- [What is expected] I would like each line of the data that holds the word "down" copied out.

- [Input records]

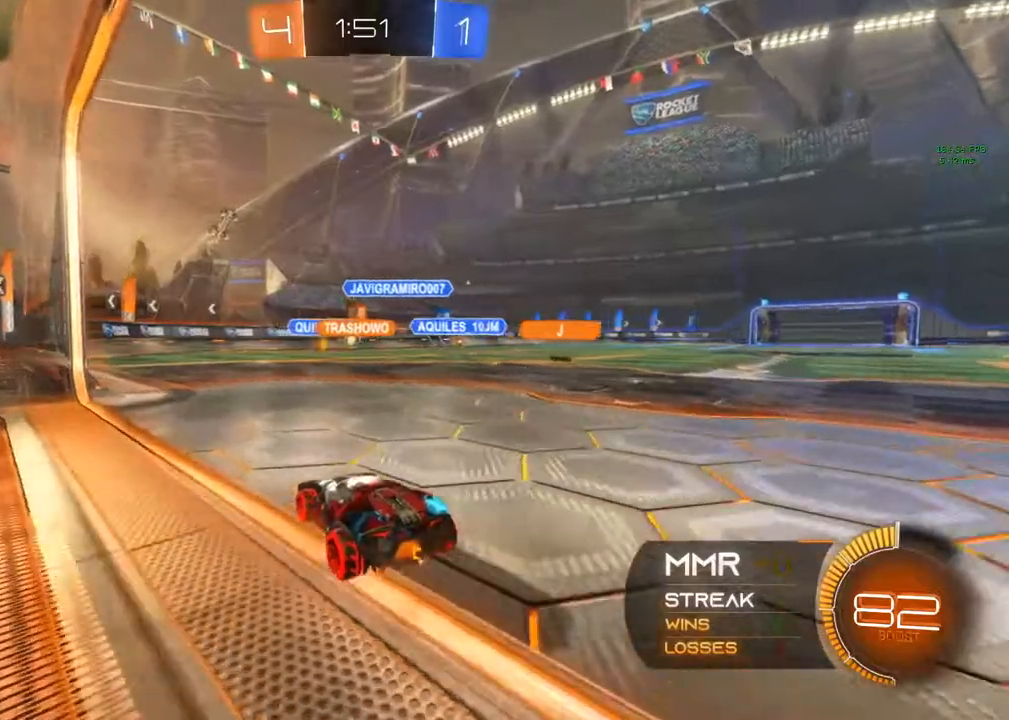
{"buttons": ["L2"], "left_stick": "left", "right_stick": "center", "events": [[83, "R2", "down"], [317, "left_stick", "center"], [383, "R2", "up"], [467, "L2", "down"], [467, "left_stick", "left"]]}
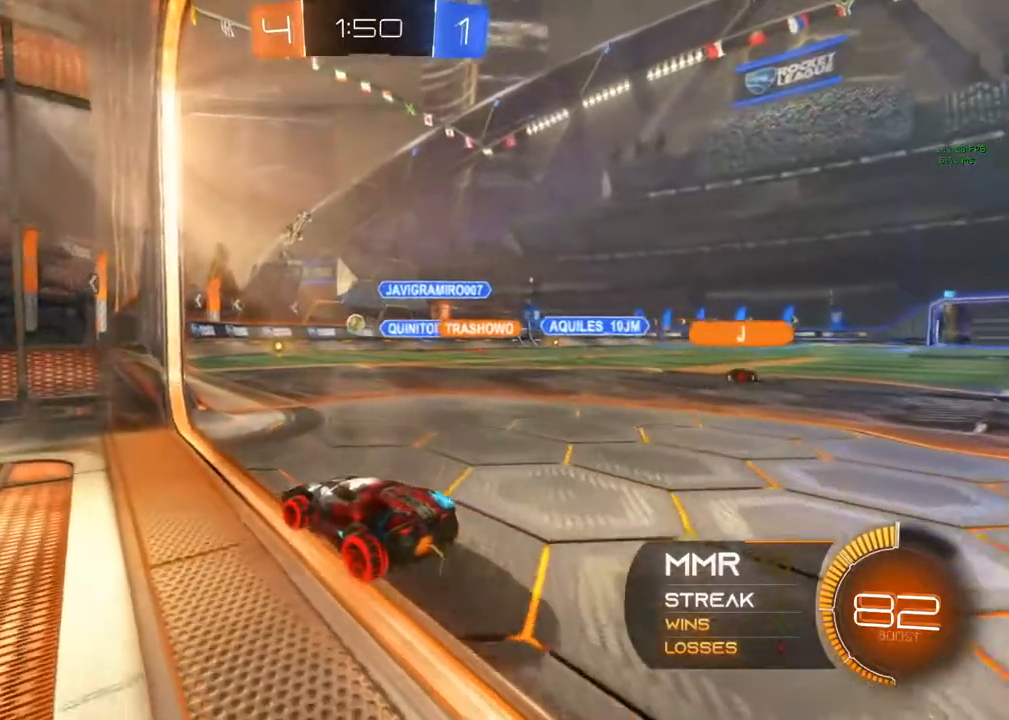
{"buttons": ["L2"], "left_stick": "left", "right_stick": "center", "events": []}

==

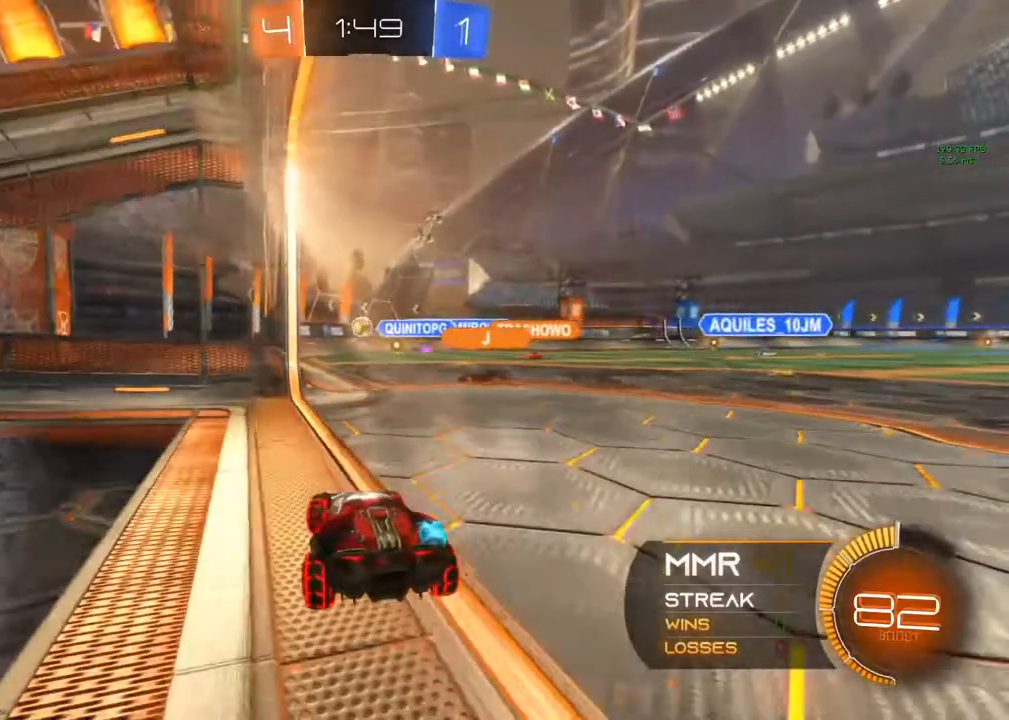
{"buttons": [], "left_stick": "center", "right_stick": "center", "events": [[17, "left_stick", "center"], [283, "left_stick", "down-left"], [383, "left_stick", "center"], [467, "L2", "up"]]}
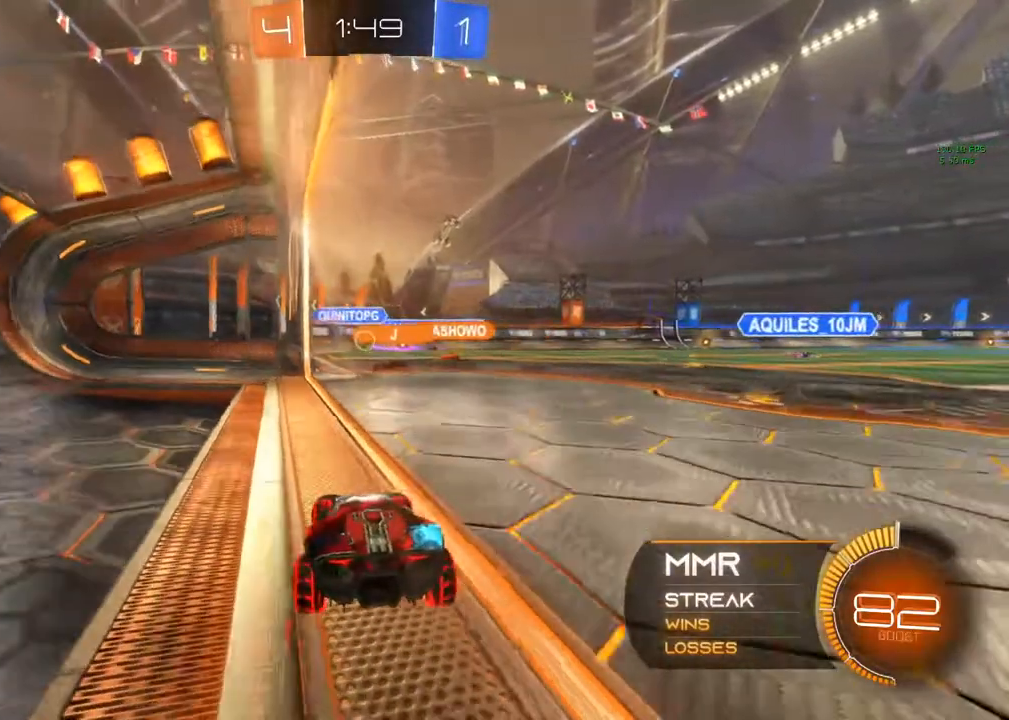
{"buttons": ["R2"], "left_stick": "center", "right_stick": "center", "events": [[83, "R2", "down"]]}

- [Output below]
{"buttons": ["L2"], "left_stick": "left", "right_stick": "center", "events": [[83, "R2", "down"], [317, "left_stick", "center"], [383, "R2", "up"], [467, "L2", "down"], [467, "left_stick", "left"]]}
{"buttons": [], "left_stick": "center", "right_stick": "center", "events": [[17, "left_stick", "center"], [283, "left_stick", "down-left"], [383, "left_stick", "center"], [467, "L2", "up"]]}
{"buttons": ["R2"], "left_stick": "center", "right_stick": "center", "events": [[83, "R2", "down"]]}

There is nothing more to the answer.